Please copy exactly the lines that begin with the one containing "[201, 121, 373, 498]" and end with the one containing "A: No, there are no helmets.", including both of those lines.

EXTRACTED RECORDS:
┄┄┄┄┄┄┄┄┄┄

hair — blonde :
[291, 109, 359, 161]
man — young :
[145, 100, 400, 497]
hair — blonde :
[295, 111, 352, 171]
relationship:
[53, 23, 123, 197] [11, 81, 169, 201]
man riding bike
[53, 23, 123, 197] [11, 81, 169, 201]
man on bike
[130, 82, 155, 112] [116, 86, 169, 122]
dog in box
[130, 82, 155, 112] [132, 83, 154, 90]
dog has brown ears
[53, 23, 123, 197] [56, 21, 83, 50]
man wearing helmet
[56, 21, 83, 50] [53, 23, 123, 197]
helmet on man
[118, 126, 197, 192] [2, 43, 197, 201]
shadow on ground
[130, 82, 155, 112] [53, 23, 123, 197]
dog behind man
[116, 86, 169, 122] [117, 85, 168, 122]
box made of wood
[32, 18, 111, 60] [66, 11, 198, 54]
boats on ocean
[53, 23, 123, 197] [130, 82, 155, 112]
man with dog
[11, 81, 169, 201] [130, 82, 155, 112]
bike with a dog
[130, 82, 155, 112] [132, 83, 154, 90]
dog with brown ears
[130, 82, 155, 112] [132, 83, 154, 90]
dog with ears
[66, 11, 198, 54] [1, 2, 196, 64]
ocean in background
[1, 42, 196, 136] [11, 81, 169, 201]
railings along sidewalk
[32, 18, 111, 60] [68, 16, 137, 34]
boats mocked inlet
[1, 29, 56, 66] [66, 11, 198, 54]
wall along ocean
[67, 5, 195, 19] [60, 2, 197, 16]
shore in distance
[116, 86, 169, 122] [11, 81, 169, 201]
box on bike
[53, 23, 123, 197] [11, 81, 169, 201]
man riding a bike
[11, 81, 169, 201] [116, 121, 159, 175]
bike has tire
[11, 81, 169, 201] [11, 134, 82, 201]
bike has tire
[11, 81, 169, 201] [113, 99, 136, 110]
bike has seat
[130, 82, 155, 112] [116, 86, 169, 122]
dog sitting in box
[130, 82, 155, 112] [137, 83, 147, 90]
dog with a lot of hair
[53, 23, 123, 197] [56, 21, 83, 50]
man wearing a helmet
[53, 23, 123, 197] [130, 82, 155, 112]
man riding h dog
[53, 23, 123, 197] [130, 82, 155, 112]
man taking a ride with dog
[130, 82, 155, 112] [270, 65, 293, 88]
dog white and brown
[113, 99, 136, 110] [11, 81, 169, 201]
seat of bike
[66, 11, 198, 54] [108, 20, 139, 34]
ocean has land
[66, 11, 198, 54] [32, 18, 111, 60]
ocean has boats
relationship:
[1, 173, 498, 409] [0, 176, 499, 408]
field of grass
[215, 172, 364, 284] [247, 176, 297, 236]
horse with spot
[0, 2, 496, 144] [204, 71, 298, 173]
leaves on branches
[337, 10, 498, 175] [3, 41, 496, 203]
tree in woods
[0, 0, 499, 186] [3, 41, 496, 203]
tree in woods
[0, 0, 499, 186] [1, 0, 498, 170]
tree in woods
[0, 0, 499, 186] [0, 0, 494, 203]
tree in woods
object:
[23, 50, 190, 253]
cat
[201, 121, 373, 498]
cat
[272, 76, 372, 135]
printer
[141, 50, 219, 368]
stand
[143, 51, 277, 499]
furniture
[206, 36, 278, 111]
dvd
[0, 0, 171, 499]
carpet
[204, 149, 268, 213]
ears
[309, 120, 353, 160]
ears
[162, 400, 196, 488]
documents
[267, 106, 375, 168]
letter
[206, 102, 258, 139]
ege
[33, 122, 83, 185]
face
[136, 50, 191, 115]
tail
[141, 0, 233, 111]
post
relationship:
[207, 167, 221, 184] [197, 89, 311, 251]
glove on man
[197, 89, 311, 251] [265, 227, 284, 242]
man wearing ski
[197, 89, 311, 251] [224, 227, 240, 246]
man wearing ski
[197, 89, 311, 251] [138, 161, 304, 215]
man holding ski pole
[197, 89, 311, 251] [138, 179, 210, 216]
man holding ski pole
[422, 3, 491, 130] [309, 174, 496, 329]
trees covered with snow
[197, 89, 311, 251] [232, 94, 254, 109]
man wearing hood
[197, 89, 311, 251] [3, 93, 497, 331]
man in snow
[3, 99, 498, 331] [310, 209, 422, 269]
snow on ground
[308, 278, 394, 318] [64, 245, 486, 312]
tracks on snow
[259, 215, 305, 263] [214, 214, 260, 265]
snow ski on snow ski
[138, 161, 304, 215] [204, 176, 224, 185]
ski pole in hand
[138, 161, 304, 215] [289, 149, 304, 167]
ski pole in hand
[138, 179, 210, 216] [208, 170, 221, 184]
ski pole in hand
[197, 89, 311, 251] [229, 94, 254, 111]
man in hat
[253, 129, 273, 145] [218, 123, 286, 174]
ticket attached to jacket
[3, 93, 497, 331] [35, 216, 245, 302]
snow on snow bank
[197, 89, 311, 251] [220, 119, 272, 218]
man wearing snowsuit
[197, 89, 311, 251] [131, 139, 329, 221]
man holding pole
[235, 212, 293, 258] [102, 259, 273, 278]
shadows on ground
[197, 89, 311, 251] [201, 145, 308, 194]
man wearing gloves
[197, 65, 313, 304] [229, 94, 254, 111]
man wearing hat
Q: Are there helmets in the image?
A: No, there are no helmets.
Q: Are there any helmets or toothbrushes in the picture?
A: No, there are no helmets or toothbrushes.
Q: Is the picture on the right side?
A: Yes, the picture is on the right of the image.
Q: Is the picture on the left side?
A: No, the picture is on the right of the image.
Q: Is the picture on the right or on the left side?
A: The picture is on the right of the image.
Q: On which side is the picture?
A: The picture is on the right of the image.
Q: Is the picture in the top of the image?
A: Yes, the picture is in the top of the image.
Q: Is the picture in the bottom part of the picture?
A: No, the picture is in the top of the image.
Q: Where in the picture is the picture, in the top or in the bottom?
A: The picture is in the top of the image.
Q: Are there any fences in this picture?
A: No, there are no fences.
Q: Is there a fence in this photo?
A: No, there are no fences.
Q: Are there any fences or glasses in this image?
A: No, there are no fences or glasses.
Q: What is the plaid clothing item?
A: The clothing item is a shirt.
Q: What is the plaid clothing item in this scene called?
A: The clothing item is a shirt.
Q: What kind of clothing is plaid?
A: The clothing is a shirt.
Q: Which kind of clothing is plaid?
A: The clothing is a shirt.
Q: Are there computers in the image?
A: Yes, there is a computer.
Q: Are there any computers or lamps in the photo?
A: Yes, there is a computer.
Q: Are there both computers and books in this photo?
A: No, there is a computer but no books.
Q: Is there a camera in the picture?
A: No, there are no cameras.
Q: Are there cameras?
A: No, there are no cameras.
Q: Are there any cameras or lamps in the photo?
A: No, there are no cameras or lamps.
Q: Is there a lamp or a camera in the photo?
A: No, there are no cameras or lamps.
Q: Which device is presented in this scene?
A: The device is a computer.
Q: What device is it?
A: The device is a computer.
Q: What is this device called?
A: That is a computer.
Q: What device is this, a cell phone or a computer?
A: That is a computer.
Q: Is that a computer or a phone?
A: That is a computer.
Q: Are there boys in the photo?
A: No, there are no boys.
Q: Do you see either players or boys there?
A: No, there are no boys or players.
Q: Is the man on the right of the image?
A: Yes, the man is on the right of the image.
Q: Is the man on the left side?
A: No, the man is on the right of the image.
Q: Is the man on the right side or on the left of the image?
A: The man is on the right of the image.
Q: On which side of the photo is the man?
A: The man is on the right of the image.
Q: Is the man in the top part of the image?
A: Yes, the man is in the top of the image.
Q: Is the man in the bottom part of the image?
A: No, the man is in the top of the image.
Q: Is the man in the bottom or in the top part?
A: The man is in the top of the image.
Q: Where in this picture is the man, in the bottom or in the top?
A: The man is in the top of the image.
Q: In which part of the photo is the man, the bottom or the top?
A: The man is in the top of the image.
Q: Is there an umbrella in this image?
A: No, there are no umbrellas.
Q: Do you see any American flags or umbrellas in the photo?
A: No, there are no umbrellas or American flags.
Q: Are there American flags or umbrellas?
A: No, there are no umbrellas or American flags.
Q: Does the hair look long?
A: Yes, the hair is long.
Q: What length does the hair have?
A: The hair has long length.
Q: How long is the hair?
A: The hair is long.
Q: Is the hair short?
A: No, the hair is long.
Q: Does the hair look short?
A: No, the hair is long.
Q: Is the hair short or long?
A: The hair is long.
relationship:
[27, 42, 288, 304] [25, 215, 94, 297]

┄┄┄┄┄┄┄┄┄┄

EXERCISE ANSWER:
[201, 121, 373, 498]
cat
[272, 76, 372, 135]
printer
[141, 50, 219, 368]
stand
[143, 51, 277, 499]
furniture
[206, 36, 278, 111]
dvd
[0, 0, 171, 499]
carpet
[204, 149, 268, 213]
ears
[309, 120, 353, 160]
ears
[162, 400, 196, 488]
documents
[267, 106, 375, 168]
letter
[206, 102, 258, 139]
ege
[33, 122, 83, 185]
face
[136, 50, 191, 115]
tail
[141, 0, 233, 111]
post
relationship:
[207, 167, 221, 184] [197, 89, 311, 251]
glove on man
[197, 89, 311, 251] [265, 227, 284, 242]
man wearing ski
[197, 89, 311, 251] [224, 227, 240, 246]
man wearing ski
[197, 89, 311, 251] [138, 161, 304, 215]
man holding ski pole
[197, 89, 311, 251] [138, 179, 210, 216]
man holding ski pole
[422, 3, 491, 130] [309, 174, 496, 329]
trees covered with snow
[197, 89, 311, 251] [232, 94, 254, 109]
man wearing hood
[197, 89, 311, 251] [3, 93, 497, 331]
man in snow
[3, 99, 498, 331] [310, 209, 422, 269]
snow on ground
[308, 278, 394, 318] [64, 245, 486, 312]
tracks on snow
[259, 215, 305, 263] [214, 214, 260, 265]
snow ski on snow ski
[138, 161, 304, 215] [204, 176, 224, 185]
ski pole in hand
[138, 161, 304, 215] [289, 149, 304, 167]
ski pole in hand
[138, 179, 210, 216] [208, 170, 221, 184]
ski pole in hand
[197, 89, 311, 251] [229, 94, 254, 111]
man in hat
[253, 129, 273, 145] [218, 123, 286, 174]
ticket attached to jacket
[3, 93, 497, 331] [35, 216, 245, 302]
snow on snow bank
[197, 89, 311, 251] [220, 119, 272, 218]
man wearing snowsuit
[197, 89, 311, 251] [131, 139, 329, 221]
man holding pole
[235, 212, 293, 258] [102, 259, 273, 278]
shadows on ground
[197, 89, 311, 251] [201, 145, 308, 194]
man wearing gloves
[197, 65, 313, 304] [229, 94, 254, 111]
man wearing hat
Q: Are there helmets in the image?
A: No, there are no helmets.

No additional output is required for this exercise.